La conjonction de ces facteurs, qui relèvent du constat, crée aujourd’hui une situation où l’alsacien est de moins en moins pratiqué dans les grandes villes et par les jeunes, et il est en train de perdre du terrain en milieu rural, même si sa pratique y résiste mieux.
C’est la raison pour laquelle il faut désormais agir et se mobiliser sans relâche pour que les jeunes générations puissent bénéficier d’une transmission patrimoniale culturelle et linguistique aussi riche que celle de leurs aînés.
Bien entendu, collectivement, les Alsaciens ne sont pas restés inertes pour sauvegarder leur patrimoine culturel et linguistique. D’ailleurs, les actions, comme le développement d’une littérature, d’une poésie ou d’un théâtre en alsacien, sont trop nombreuses pour pouvoir être énumérées ici.
Toutefois, la situation reste préoccupante. À la fin des années 1970, un cabaretier et homme politique alsacien, Germain Muller, lançait : « Mier sinn de letschde, de aller letschde » –« nous sommes les derniers, les tout derniers » à parler l’alsacien. Pour nous, il serait inconcevable que l’irréparable soit commis.
Nous voilà à un moment clé de la défense de cette langue qui constitua, en son temps, le terreau si fertile de l’humanisme rhénan.

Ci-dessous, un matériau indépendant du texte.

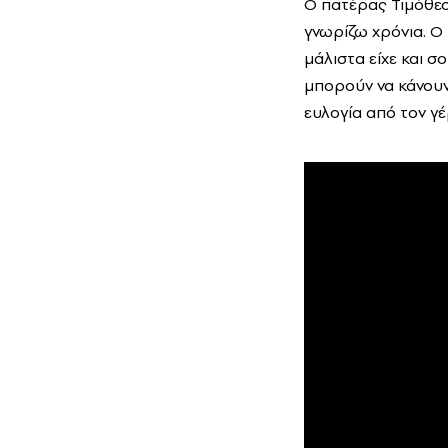
Ο πατέρας Τιμόθεος
γνωρίζω χρόνια. Ο
μάλιστα είχε και 
μπορούν να κάνουν 
ευλογία από τον γ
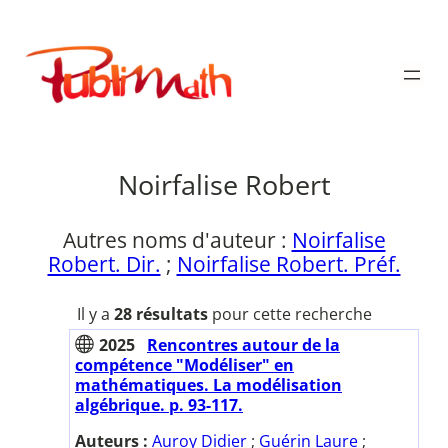
Aller
au
Publimath
contenu
Noirfalise Robert
Autres noms d'auteur :
Noirfalise
Robert. Dir.
;
Noirfalise Robert. Préf.
Il y a
28 résultats
pour cette recherche
2025
Rencontres autour de la
compétence "Modéliser" en
mathématiques. La modélisation
algébrique. p. 93-117.
Auteurs :
Auroy Didier
;
Guérin Laure
;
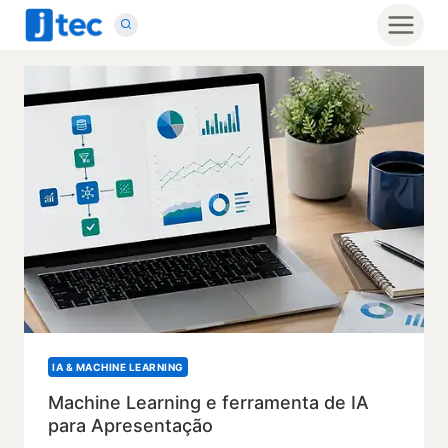
Pular
para
o
Conteúdo
IA & MACHINE LEARNING
Machine Learning e ferramenta de IA
para Apresentação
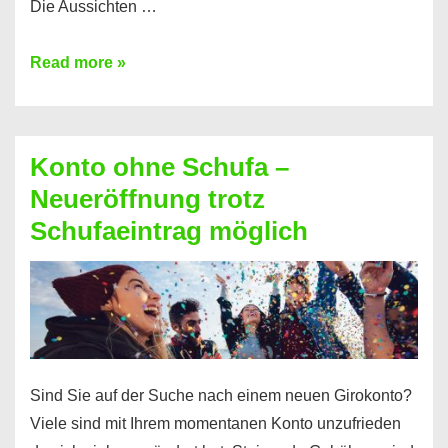
Die Aussichten …
Mit
Read more »
diesen
Möglichkeiten
erhalten
Konto ohne Schufa –
Sie
Neueröffnung trotz
einen
Schufaeintrag möglich
Kredit
ohne
Einkommensnachweis
Sind Sie auf der Suche nach einem neuen Girokonto?
Viele sind mit Ihrem momentanen Konto unzufrieden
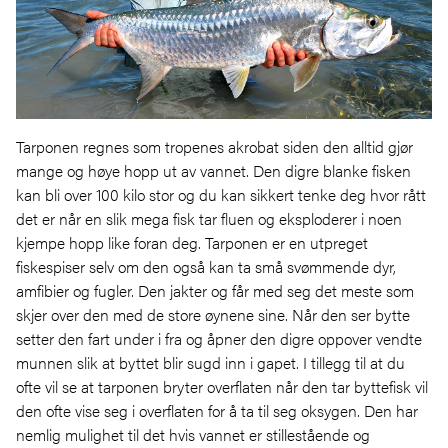
Tarponen regnes som tropenes akrobat siden den alltid gjør
mange og høye hopp ut av vannet. Den digre blanke fisken
kan bli over 100 kilo stor og du kan sikkert tenke deg hvor rått
det er når en slik mega fisk tar fluen og eksploderer i noen
kjempe hopp like foran deg. Tarponen er en utpreget
fiskespiser selv om den også kan ta små svømmende dyr,
amfibier og fugler. Den jakter og får med seg det meste som
skjer over den med de store øynene sine. Når den ser bytte
setter den fart under i fra og åpner den digre oppover vendte
munnen slik at byttet blir sugd inn i gapet. I tillegg til at du
ofte vil se at tarponen bryter overflaten når den tar byttefisk vil
den ofte vise seg i overflaten for å ta til seg oksygen. Den har
nemlig mulighet til det hvis vannet er stillestående og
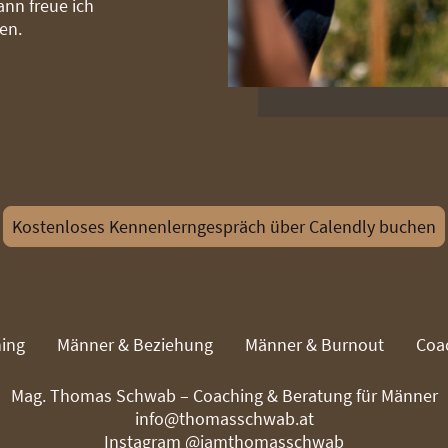
dann freue ich
en.
Kostenloses Kennenlerngespräch über Calendly buchen
ing
Männer & Beziehung
Männer & Burnout
Coac
Mag. Thomas Schwab – Coaching & Beratung für Männer
info@thomasschwab.at
Instagram
@iamthomasschwab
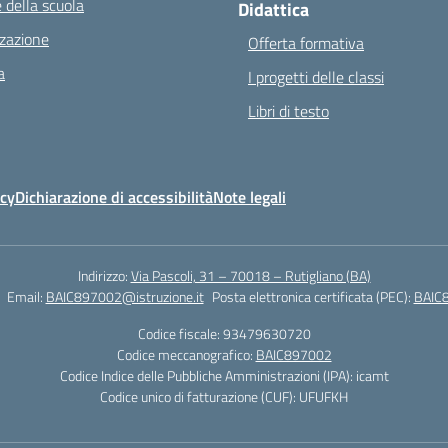
 della scuola
Didattica
zazione
Offerta formativa
a
I progetti delle classi
Libri di testo
icy
Dichiarazione di accessibilità
Note legali
Indirizzo:
Via Pascoli, 31 – 70018 – Rutigliano (BA)
Email:
BAIC897002@istruzione.it
Posta elettronica certificata (PEC):
BAIC8
Codice fiscale: 93479630720
Codice meccanografico:
BAIC897002
Codice Indice delle Pubbliche Amministrazioni (IPA): icamt
Codice unico di fatturazione (CUF): UFUFKH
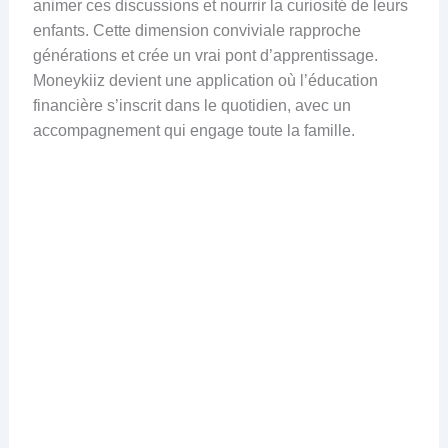
animer ces discussions et nourrir la curiosité de leurs
enfants. Cette dimension conviviale rapproche
générations et crée un vrai pont d’apprentissage.
Moneykiiz devient une application où l’éducation
financière s’inscrit dans le quotidien, avec un
accompagnement qui engage toute la famille.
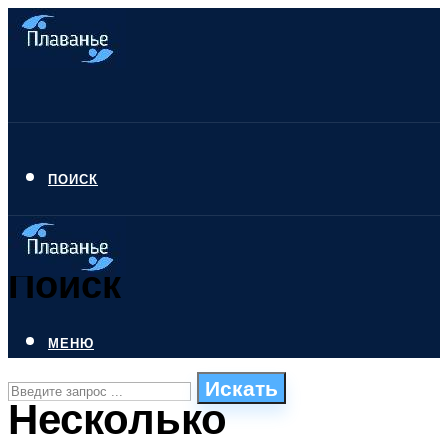
ПОИСК
Поиск
МЕНЮ
Искать
Несколько
СТИЛИ ПЛАВАНЬЯ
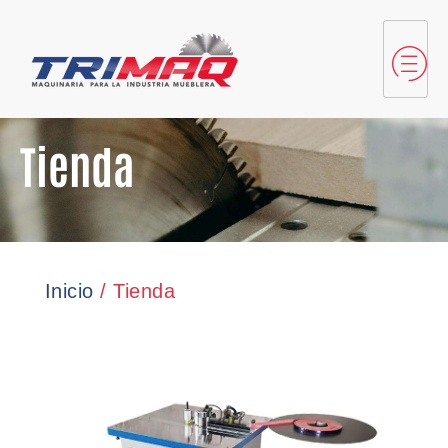
Tienda
Inicio
/ Tienda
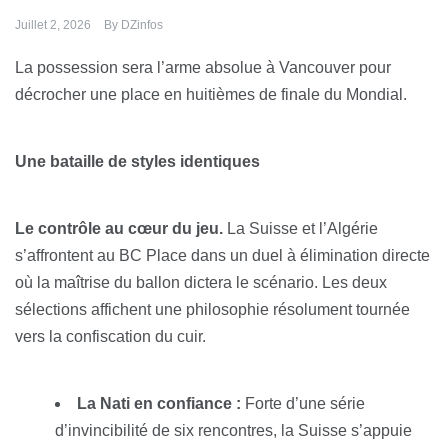
Juillet 2, 2026
By
DZinfos
La possession sera l’arme absolue à Vancouver pour
décrocher une place en huitièmes de finale du Mondial.
Une bataille de styles identiques
Le contrôle au cœur du jeu.
La Suisse et l’Algérie
s’affrontent au BC Place dans un duel à élimination directe
où la maîtrise du ballon dictera le scénario. Les deux
sélections affichent une philosophie résolument tournée
vers la confiscation du cuir.
La Nati en confiance :
Forte d’une série
d’invincibilité de six rencontres, la Suisse s’appuie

Certes, ratifier la charte n’est pas tout, mais ce serait un outil fantastique pour amplifier la dynamique enclenchée autour de la langue régionale d’une part et du bilinguisme d’autre part.
Cette richesse, loin d’appauvrir la France, ne peut que l’enrichir. Pour nous, le français est bien la langue de la République – c’est indiscutable –, mais nous ne voulons pas perdre notre belle langue d’Alsace : elle est aussi une partie du patrimoine de la France.